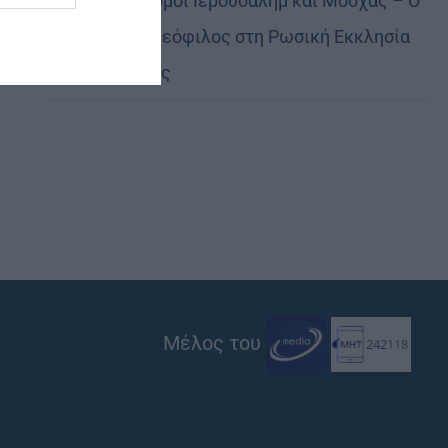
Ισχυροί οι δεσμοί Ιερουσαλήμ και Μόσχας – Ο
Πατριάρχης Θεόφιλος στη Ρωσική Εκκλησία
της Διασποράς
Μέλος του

* * *

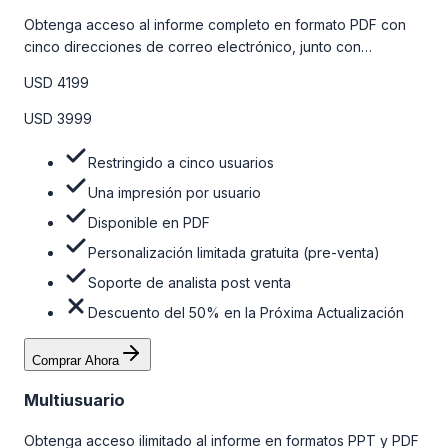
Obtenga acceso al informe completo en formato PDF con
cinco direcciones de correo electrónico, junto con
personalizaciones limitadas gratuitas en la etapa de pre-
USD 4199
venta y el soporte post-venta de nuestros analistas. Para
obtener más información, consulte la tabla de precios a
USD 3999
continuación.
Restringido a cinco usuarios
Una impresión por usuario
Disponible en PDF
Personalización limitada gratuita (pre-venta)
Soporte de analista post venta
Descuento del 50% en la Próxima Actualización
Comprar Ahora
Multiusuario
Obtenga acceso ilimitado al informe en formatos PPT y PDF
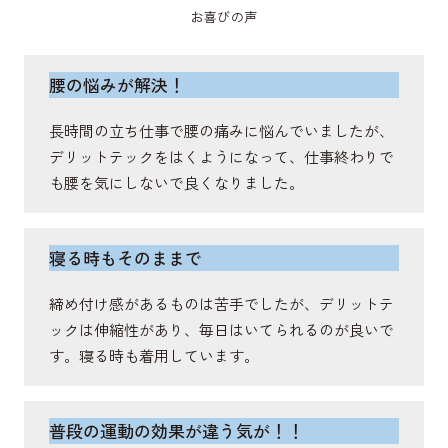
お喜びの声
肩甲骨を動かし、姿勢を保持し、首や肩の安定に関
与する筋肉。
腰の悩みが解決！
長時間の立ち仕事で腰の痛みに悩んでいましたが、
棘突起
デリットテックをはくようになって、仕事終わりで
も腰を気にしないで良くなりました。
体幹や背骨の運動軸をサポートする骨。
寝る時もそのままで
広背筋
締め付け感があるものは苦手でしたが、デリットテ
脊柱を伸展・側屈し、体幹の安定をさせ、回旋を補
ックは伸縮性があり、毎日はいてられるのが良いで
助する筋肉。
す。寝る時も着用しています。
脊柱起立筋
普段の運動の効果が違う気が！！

> [Problem description]:
Look above for the line with "venta y el soporte"; quote it and every line after it, stopping after the line with "普段の運動の効果が違う気が！！", exactly, with nothing added and without pictures.

> [Response area]:
venta y el soporte post-venta de nuestros analistas. Para
obtener más información, consulte la tabla de precios a
USD 3999
continuación.
Restringido a cinco usuarios
Una impresión por usuario
Disponible en PDF
Personalización limitada gratuita (pre-venta)
Soporte de analista post venta
Descuento del 50% en la Próxima Actualización
Comprar Ahora
Multiusuario
Obtenga acceso ilimitado al informe en formatos PPT y PDF
お喜びの声
肩甲骨を動かし、姿勢を保持し、首や肩の安定に関
与する筋肉。
腰の悩みが解決！
長時間の立ち仕事で腰の痛みに悩んでいましたが、
棘突起
デリットテックをはくようになって、仕事終わりで
も腰を気にしないで良くなりました。
体幹や背骨の運動軸をサポートする骨。
寝る時もそのままで
広背筋
締め付け感があるものは苦手でしたが、デリットテ
脊柱を伸展・側屈し、体幹の安定をさせ、回旋を補
ックは伸縮性があり、毎日はいてられるのが良いで
助する筋肉。
す。寝る時も着用しています。
脊柱起立筋
普段の運動の効果が違う気が！！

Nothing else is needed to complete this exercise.